→ **What you have to do**: Below are the records; restate all of them word for word.

[Dataset entries]
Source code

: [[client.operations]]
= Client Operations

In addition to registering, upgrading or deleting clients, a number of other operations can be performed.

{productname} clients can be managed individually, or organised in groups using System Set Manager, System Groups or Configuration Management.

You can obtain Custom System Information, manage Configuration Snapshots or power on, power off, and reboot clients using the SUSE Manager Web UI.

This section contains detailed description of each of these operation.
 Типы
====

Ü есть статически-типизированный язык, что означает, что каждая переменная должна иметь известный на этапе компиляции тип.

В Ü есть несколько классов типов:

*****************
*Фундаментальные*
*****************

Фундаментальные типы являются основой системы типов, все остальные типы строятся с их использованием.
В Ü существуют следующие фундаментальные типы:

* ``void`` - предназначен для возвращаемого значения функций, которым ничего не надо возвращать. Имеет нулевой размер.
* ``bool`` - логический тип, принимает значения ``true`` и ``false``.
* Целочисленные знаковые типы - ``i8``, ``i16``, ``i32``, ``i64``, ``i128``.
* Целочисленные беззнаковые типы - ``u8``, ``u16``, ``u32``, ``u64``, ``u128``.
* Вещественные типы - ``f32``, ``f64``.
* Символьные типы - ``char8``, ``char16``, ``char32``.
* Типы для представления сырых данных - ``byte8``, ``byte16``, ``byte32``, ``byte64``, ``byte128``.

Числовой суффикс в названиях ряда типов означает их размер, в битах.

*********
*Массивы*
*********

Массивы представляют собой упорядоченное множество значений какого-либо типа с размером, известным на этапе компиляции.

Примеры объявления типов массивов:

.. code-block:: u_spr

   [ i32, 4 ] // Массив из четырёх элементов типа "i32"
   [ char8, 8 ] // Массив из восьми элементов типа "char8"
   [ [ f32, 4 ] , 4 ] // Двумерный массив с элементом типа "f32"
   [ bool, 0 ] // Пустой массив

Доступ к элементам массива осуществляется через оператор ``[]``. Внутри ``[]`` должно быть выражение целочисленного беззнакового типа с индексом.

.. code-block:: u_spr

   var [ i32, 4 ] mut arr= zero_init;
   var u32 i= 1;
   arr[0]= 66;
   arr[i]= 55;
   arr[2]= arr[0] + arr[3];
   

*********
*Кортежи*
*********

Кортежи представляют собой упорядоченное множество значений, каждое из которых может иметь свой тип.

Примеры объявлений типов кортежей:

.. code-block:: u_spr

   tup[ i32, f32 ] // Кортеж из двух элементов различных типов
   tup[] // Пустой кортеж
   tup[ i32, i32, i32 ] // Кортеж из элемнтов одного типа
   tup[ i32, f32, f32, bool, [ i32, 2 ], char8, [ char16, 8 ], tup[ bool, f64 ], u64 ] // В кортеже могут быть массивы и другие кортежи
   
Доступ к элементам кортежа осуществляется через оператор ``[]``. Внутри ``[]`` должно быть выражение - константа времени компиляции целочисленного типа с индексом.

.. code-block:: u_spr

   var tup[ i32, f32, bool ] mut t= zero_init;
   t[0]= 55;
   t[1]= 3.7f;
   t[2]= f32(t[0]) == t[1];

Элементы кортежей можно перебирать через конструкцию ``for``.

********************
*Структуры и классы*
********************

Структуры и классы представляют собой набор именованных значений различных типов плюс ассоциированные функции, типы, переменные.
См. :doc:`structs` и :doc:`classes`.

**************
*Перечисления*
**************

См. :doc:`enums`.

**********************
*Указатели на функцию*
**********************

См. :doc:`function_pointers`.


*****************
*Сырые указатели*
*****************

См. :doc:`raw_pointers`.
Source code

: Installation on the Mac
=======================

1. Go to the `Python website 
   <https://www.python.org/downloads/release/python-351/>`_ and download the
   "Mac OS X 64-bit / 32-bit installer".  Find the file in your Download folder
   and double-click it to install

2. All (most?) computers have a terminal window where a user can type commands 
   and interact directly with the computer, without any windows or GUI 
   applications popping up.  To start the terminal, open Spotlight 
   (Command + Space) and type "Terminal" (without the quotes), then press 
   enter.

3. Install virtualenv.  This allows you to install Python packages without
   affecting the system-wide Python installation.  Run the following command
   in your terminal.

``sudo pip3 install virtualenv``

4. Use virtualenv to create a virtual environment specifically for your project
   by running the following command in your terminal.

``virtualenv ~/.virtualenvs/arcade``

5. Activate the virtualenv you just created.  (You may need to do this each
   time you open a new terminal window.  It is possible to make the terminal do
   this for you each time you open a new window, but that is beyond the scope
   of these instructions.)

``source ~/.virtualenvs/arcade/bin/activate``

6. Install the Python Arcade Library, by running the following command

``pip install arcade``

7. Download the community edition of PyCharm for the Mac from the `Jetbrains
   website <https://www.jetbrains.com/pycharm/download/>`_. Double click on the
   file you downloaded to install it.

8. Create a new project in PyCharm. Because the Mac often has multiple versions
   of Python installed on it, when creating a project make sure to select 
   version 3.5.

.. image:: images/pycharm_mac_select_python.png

→ **Solution to this problem**:
Source code

: [[client.operations]]
= Client Operations

In addition to registering, upgrading or deleting clients, a number of other operations can be performed.

{productname} clients can be managed individually, or organised in groups using System Set Manager, System Groups or Configuration Management.

You can obtain Custom System Information, manage Configuration Snapshots or power on, power off, and reboot clients using the SUSE Manager Web UI.

This section contains detailed description of each of these operation.
 Типы
====

Ü есть статически-типизированный язык, что означает, что каждая переменная должна иметь известный на этапе компиляции тип.

В Ü есть несколько классов типов:

*****************
*Фундаментальные*
*****************

Фундаментальные типы являются основой системы типов, все остальные типы строятся с их использованием.
В Ü существуют следующие фундаментальные типы:

* ``void`` - предназначен для возвращаемого значения функций, которым ничего не надо возвращать. Имеет нулевой размер.
* ``bool`` - логический тип, принимает значения ``true`` и ``false``.
* Целочисленные знаковые типы - ``i8``, ``i16``, ``i32``, ``i64``, ``i128``.
* Целочисленные беззнаковые типы - ``u8``, ``u16``, ``u32``, ``u64``, ``u128``.
* Вещественные типы - ``f32``, ``f64``.
* Символьные типы - ``char8``, ``char16``, ``char32``.
* Типы для представления сырых данных - ``byte8``, ``byte16``, ``byte32``, ``byte64``, ``byte128``.

Числовой суффикс в названиях ряда типов означает их размер, в битах.

*********
*Массивы*
*********

Массивы представляют собой упорядоченное множество значений какого-либо типа с размером, известным на этапе компиляции.

Примеры объявления типов массивов:

.. code-block:: u_spr

   [ i32, 4 ] // Массив из четырёх элементов типа "i32"
   [ char8, 8 ] // Массив из восьми элементов типа "char8"
   [ [ f32, 4 ] , 4 ] // Двумерный массив с элементом типа "f32"
   [ bool, 0 ] // Пустой массив

Доступ к элементам массива осуществляется через оператор ``[]``. Внутри ``[]`` должно быть выражение целочисленного беззнакового типа с индексом.

.. code-block:: u_spr

   var [ i32, 4 ] mut arr= zero_init;
   var u32 i= 1;
   arr[0]= 66;
   arr[i]= 55;
   arr[2]= arr[0] + arr[3];
   

*********
*Кортежи*
*********

Кортежи представляют собой упорядоченное множество значений, каждое из которых может иметь свой тип.

Примеры объявлений типов кортежей:

.. code-block:: u_spr

   tup[ i32, f32 ] // Кортеж из двух элементов различных типов
   tup[] // Пустой кортеж
   tup[ i32, i32, i32 ] // Кортеж из элемнтов одного типа
   tup[ i32, f32, f32, bool, [ i32, 2 ], char8, [ char16, 8 ], tup[ bool, f64 ], u64 ] // В кортеже могут быть массивы и другие кортежи
   
Доступ к элементам кортежа осуществляется через оператор ``[]``. Внутри ``[]`` должно быть выражение - константа времени компиляции целочисленного типа с индексом.

.. code-block:: u_spr

   var tup[ i32, f32, bool ] mut t= zero_init;
   t[0]= 55;
   t[1]= 3.7f;
   t[2]= f32(t[0]) == t[1];

Элементы кортежей можно перебирать через конструкцию ``for``.

********************
*Структуры и классы*
********************

Структуры и классы представляют собой набор именованных значений различных типов плюс ассоциированные функции, типы, переменные.
См. :doc:`structs` и :doc:`classes`.

**************
*Перечисления*
**************

См. :doc:`enums`.

**********************
*Указатели на функцию*
**********************

См. :doc:`function_pointers`.


*****************
*Сырые указатели*
*****************

См. :doc:`raw_pointers`.
Source code

: Installation on the Mac
=======================

1. Go to the `Python website 
   <https://www.python.org/downloads/release/python-351/>`_ and download the
   "Mac OS X 64-bit / 32-bit installer".  Find the file in your Download folder
   and double-click it to install

2. All (most?) computers have a terminal window where a user can type commands 
   and interact directly with the computer, without any windows or GUI 
   applications popping up.  To start the terminal, open Spotlight 
   (Command + Space) and type "Terminal" (without the quotes), then press 
   enter.

3. Install virtualenv.  This allows you to install Python packages without
   affecting the system-wide Python installation.  Run the following command
   in your terminal.

``sudo pip3 install virtualenv``

4. Use virtualenv to create a virtual environment specifically for your project
   by running the following command in your terminal.

``virtualenv ~/.virtualenvs/arcade``

5. Activate the virtualenv you just created.  (You may need to do this each
   time you open a new terminal window.  It is possible to make the terminal do
   this for you each time you open a new window, but that is beyond the scope
   of these instructions.)

``source ~/.virtualenvs/arcade/bin/activate``

6. Install the Python Arcade Library, by running the following command

``pip install arcade``

7. Download the community edition of PyCharm for the Mac from the `Jetbrains
   website <https://www.jetbrains.com/pycharm/download/>`_. Double click on the
   file you downloaded to install it.

8. Create a new project in PyCharm. Because the Mac often has multiple versions
   of Python installed on it, when creating a project make sure to select 
   version 3.5.

.. image:: images/pycharm_mac_select_python.png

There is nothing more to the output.